Tak heran jika Indonesia menjadi negara penghasil sampah makanan terbesar kedua setelah Arab Saudi.

Hal tersebut terjadi karena faktor perilaku, kesukaan pada makanan tertentu, perencanaan kurang baik saat berbelanja, dan teknik penyimpanan. Perilaku itu, misalnya, masih rendahanya kesadaran tentang sampah makanan, kurangnya pengetahuan tentang cara memanfaatkan sisa makanan, dan lemahnya kesadaran untuk makan seperlunya.

Dalam konteks ini, pembatasan mengonsumsi makanan saat Lebaran ataupun hari-hari setelahnya menjadi relevan.

menarik dibaca : Mengurangi Volume Sampah Sejak Dari Rumah Tangga

 

Penjual sedang membungkus seblak menggunakan styrofoam di Jalan Tamansari, Kota Bandung. Sejumlah pedagang mengaku sudah tahu soal larangan menggunakan bahan tersebut untuk makanan dan minuman. Foto : Donny Iqbal/Mongabay Indonesia

 

Upaya Mengurangi

Sejumlah komunitas dan organisasi non pemerintah pun saat ini mengembangkan program untuk mengatasi masalah sampah makanan ini. Rikolto, LSM berpusat di Belgia dan bekerja juga di Indonesia, menggagas program Food Smart Cities (FSC). Program ini bertujuan mengurangi sampah makanan terutama di perkotaan.

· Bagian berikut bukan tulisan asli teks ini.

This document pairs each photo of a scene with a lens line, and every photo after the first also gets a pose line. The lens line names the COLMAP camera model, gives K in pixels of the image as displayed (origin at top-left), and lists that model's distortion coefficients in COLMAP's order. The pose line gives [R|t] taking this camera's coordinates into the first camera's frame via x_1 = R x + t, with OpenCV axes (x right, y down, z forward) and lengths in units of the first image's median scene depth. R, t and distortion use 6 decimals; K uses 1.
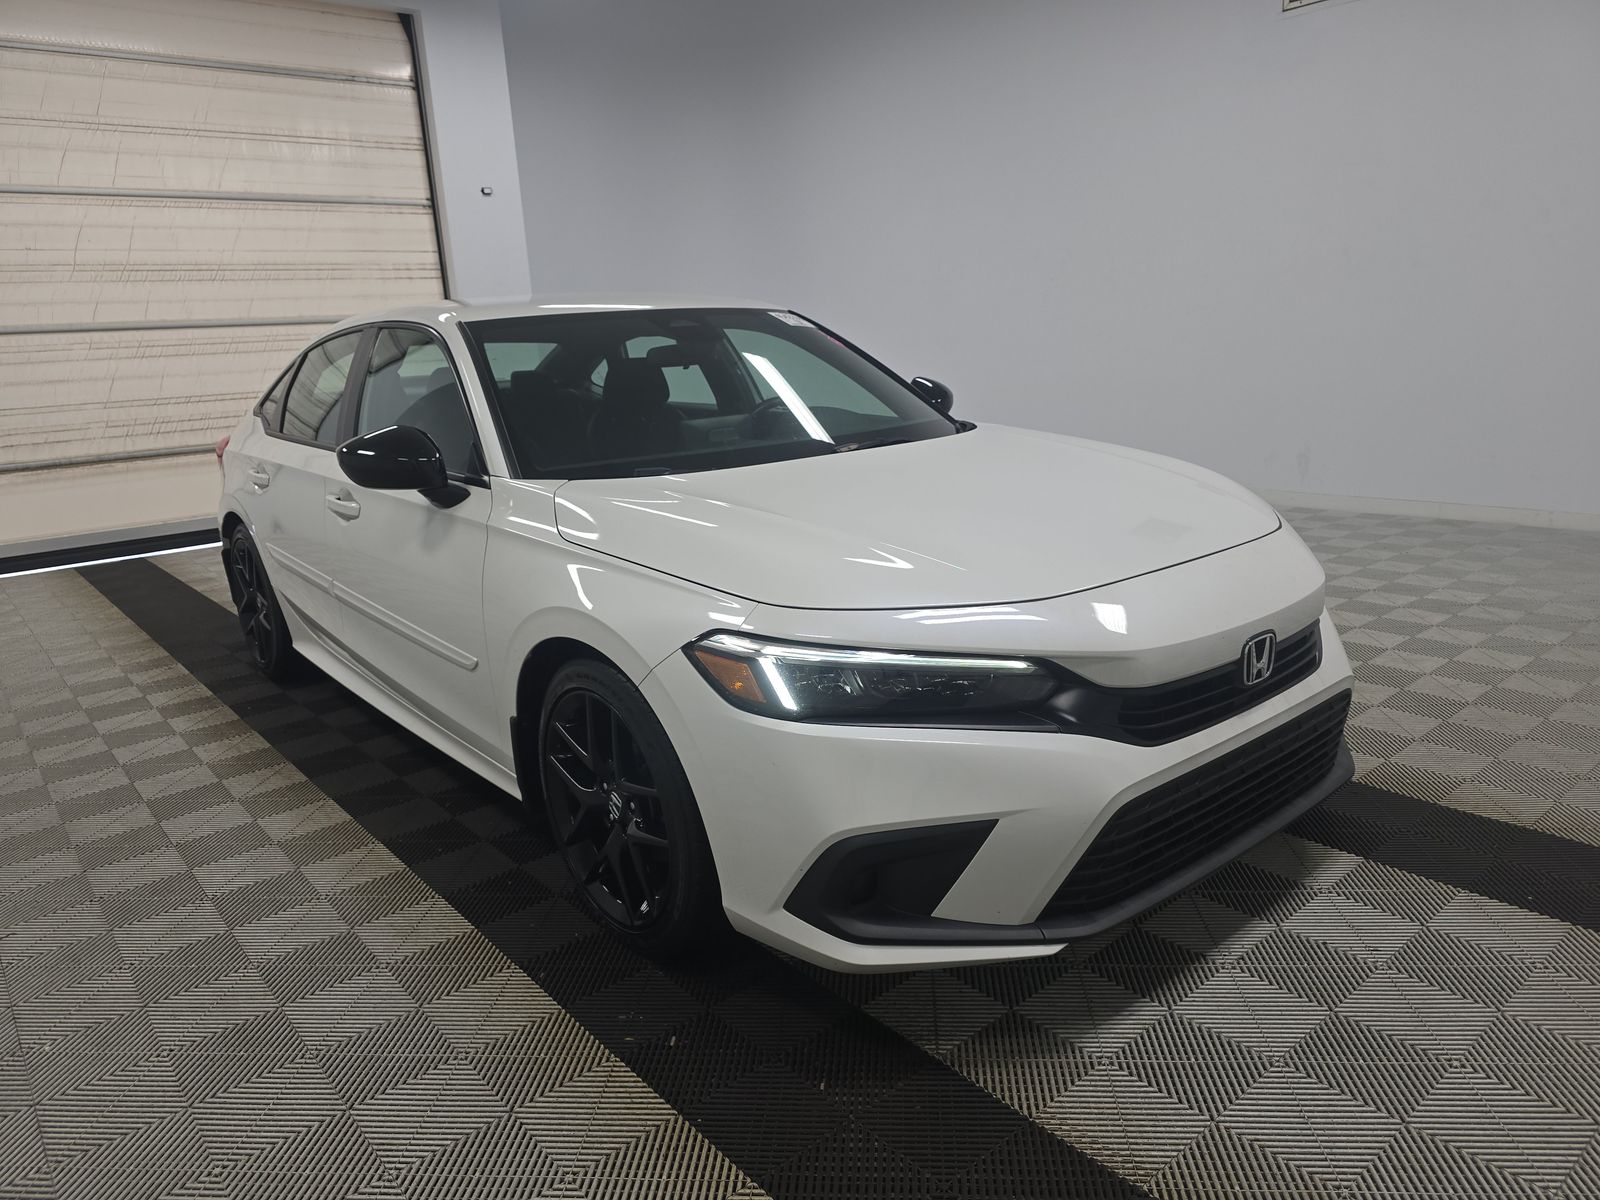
lens RADIAL K [[1094.2, 0, 795.8], [0, 1094.2, 594.5], [0, 0, 1]] dist [0.004118, -0.006150]
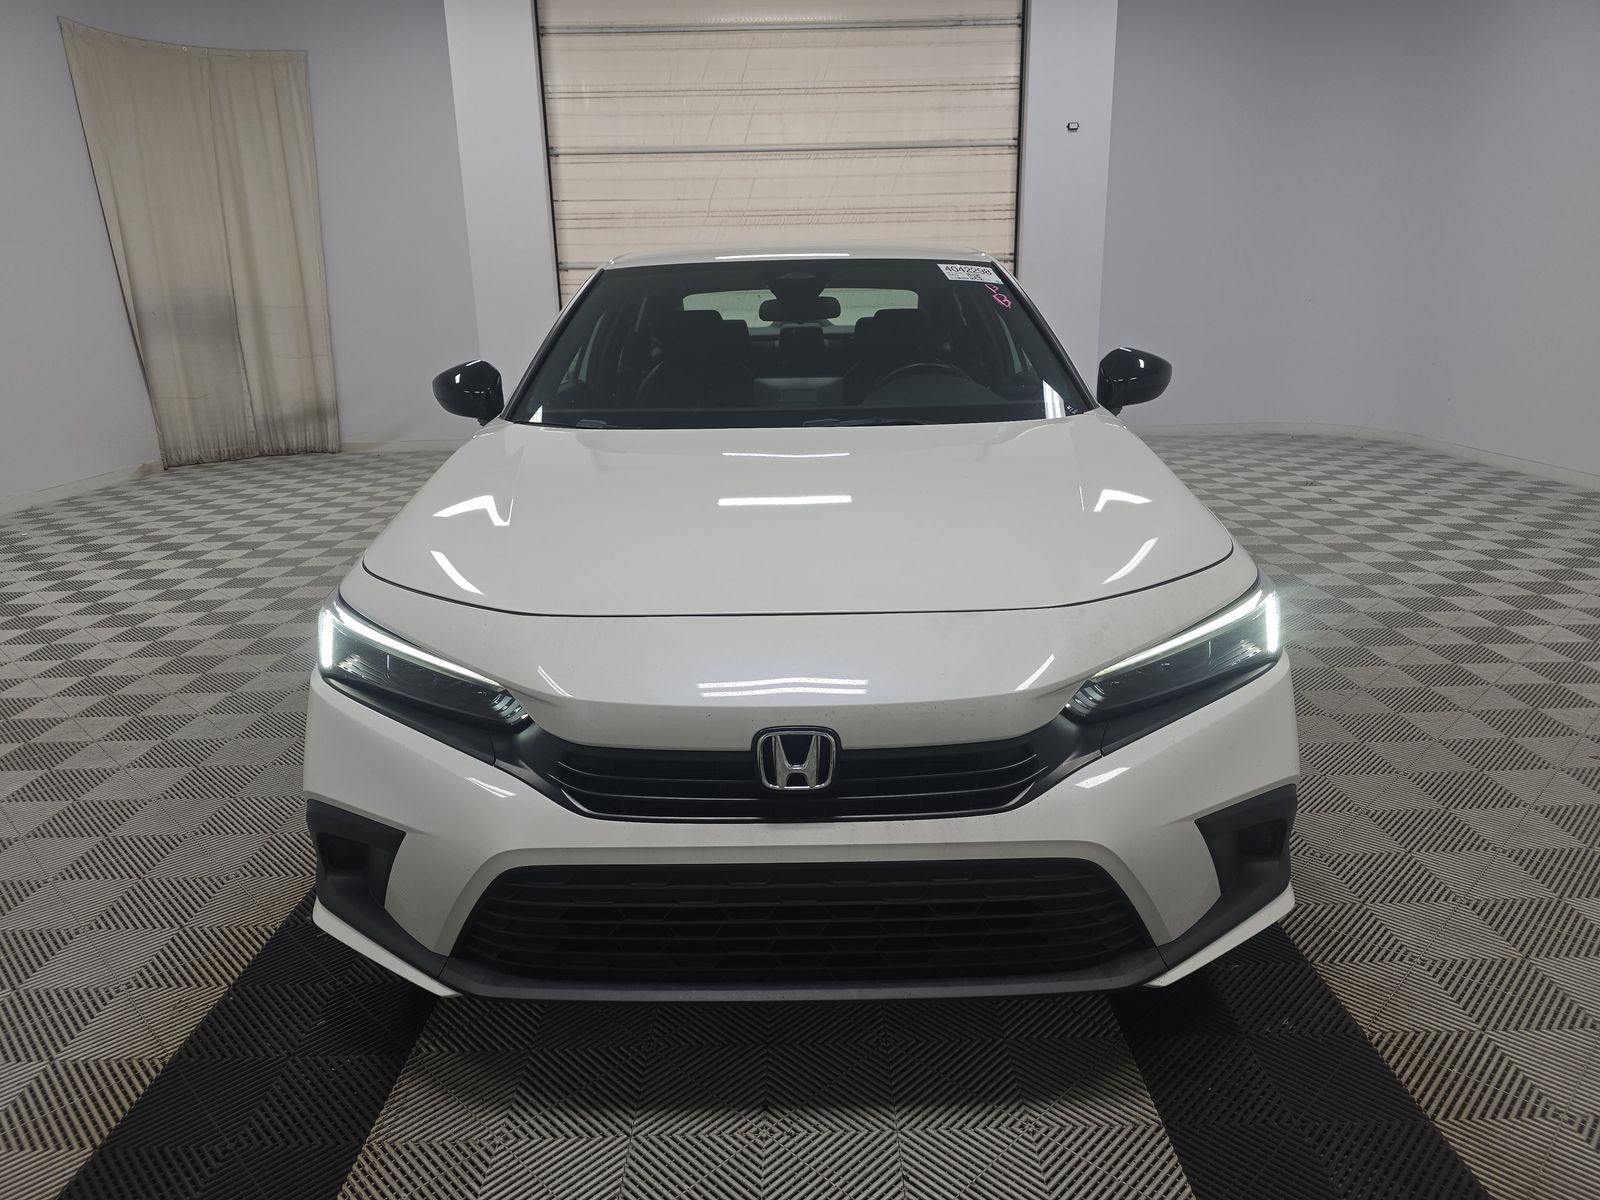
lens RADIAL K [[1094.2, 0, 795.8], [0, 1094.2, 594.5], [0, 0, 1]] dist [0.004118, -0.006150]
pose [[0.767451, 0.199174, -0.609383, 0.104023], [-0.166190, 0.979832, 0.110955, -0.016221], [0.619192, 0.016121, 0.785074, 0.051087]]
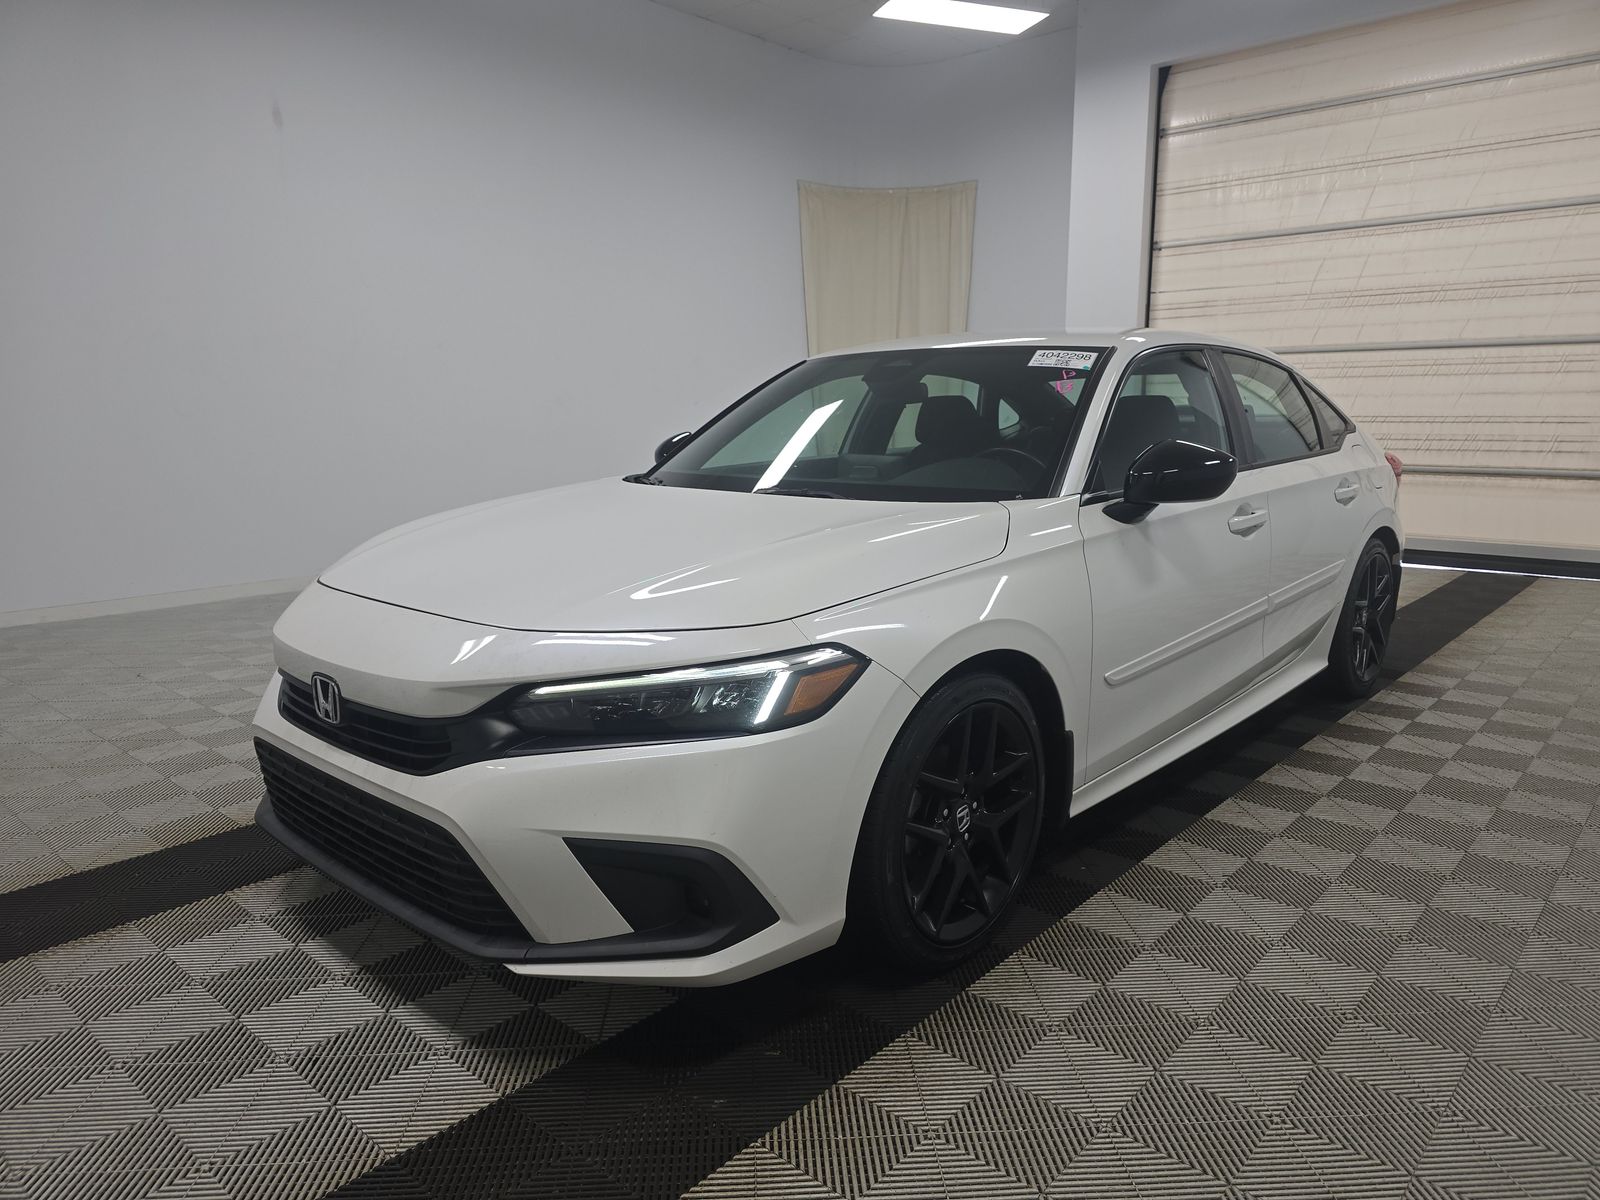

Purnama Adil Marata, Kurator Program FSC Rikolto Indonesia mengatakan, salah satu komponen dalam program FSC adalah melalui mekanisme berbagi pangan yang masih layak makan kepada orang miskin dan pengolahan sampah makanan untuk bahan baku kompos dan makanan ikan.

“Intinya, sampah organik yang selama ini mendominasi di tempat pembuangan akhir bisa dikurangi sejak dari proses konsumsi,” kata Adil.

Di tingkat keluarga, Adil melanjutkan, ada edukasi untuk belanja dan mengonsumsi pangan secara bertanggung jawab.

Saat ini, program FCS dilaksanakan di dua lokasi yaitu Solo, Jawa Tengah dan Bekasi, Jawa Barat. Di Solo, Rikolto dan mitra lokalnya sedang mencoba kerja sama dengan retail untuk menyumbang sampah sayur, buah, ikan, daging, dan lain-lain. Sebagian sampah juga diolah oleh ibu-ibu menjadi kompos. Nantinya, kompos itu untuk pertanian di perkotaan (urban farming).

“Jika berjalan baik, kami berharap sayuran hasil urban farming dipasok ke retail,” lanjutnya.

baca juga : Leluhur Kita Telah Ajarkan Makanan Sehat dan Ramah Lingkungan. Kenapa Kita Melupakannya?

 

Penggunaan plastik sebagai bungkus makanan seperti jajanan di pasar-pasar tradisional di Denpasar, Bali. Foto : Anton Muhajir/Mongabay Indonesia

 

Upaya lain untuk mengurangi sampah makanan itu, menurut Adil, dengan mengolah sampah daging dan ikan agar bisa menjadi pelet untuk pakan ikan. Kebetulan, pada saat yang sama, Pemerintah Kota Surakarta sedang melaksanakan program peningkatan ekonomi bagi perempuan dan ternak ikan.

Karena itu, Rikolto pun melibatkan Pemkot Surakarta dalam program itu.

Untuk skala lain, program itu juga menyasar ke hotel, restoran, dan katering untuk menyumbang sisa makanannya ke masyarakat berpendapatan rendah. Mereka melibatkan pula anak-anak muda yang sudah berbagi makanan ke warga miskin, tetapi dengan membeli sendiri.

“Kami berharap tahun depan ada kerja sama antara hotel, restoran, dan katering dengan anak muda ini,” lanjutnya.